John: “Formula 1 always interests me whatever the result and sometimes such as at Melbourne last month it excites and amuses me as much as ever. I find myself rooting for Hamilton, he has the necessary hunger and aggression and even as a rookie deferred to nobody, that’s what makes a champion. I like to see bounders who don’t know their place, new guys working their way up on merit, coming in and upsetting the old heirarchy. The show still needs improving though, there have been times when even I have nodded off mid-race. It is often disappointing to see so many resources spent on changing the cars when in many cases it is the circuits that need improving to allow overtaking.”

Button MassaMED

Did you have the need for speed as a youth? Were you going to be a policeman, a fireman, and astronaut or a racing driver?
John: “Of course I had boyish ambitions to be a racing-driver but it was a world always out of reach, I soon realised only a tiny minority ever get the opportunity, besides I didn’t learn to drive until I was in my 30s. But it is possible now to get some insight into the racing experience using simulation software not much different from that which the teams use.
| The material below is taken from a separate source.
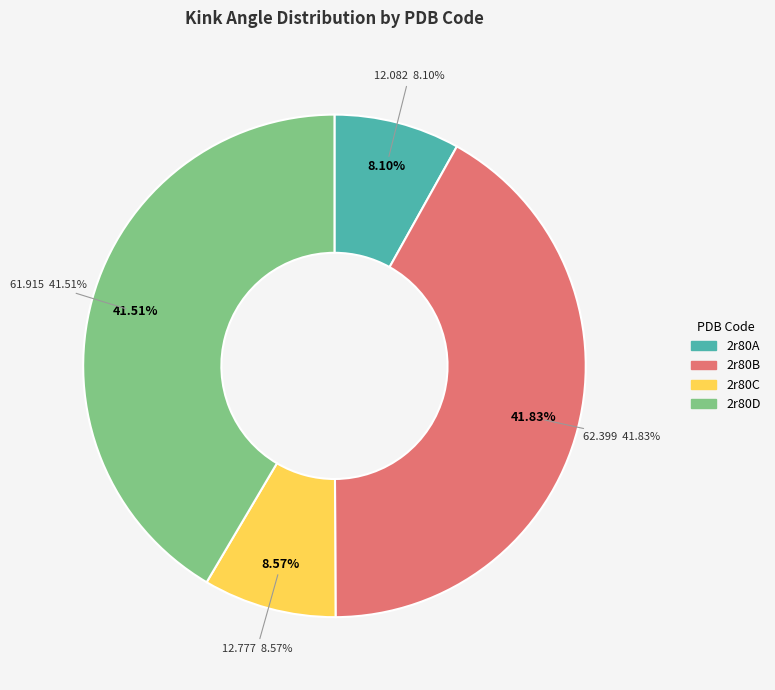

Which slice is the smallest?

2r80A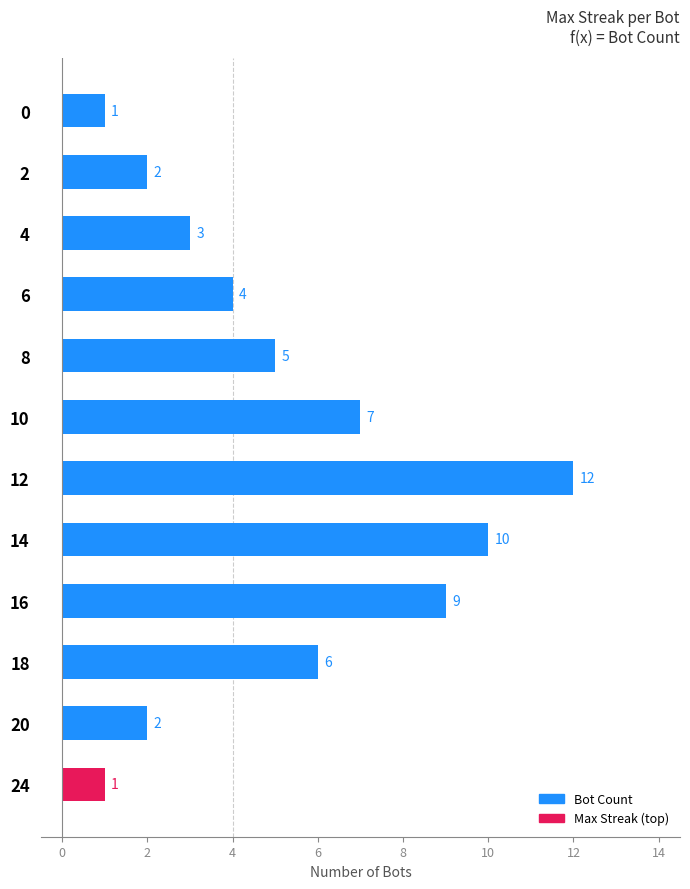

What is the greatest value displayed?

12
I race Rfactor online in the ‘Legends-League’, it really is a heart-poundingly intense experience lining up on the grid with a full-field of human opponents. It teaches you the real meaning of concentration, consistency, frustration and even jubilation, we raced a full hour at the old Nurburgring last week, magnificent. As welI as being fun I find it a useful part of the creative process, I am probably not now going to get the chance to experience a real race car but this is the nearest thing and getting more immersive all the time.”
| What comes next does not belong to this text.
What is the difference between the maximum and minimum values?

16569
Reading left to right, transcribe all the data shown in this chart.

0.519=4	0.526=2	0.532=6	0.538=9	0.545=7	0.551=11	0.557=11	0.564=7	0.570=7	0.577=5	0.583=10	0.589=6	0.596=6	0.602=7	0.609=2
Your plans for the future?
John: “It is early days for my Formula 1 pictures, there is much to learn and new perspectives and viewpoints to explore. I have some new ideas for the next few but first I have a queue of landscape commissions to complete. I am currently working on a version of Heironymous Bosch’s ‘Garden of Earthly Delights’ for a customer. Then it would be great to get some motor racing commissions and maybe tackle something larger scale.”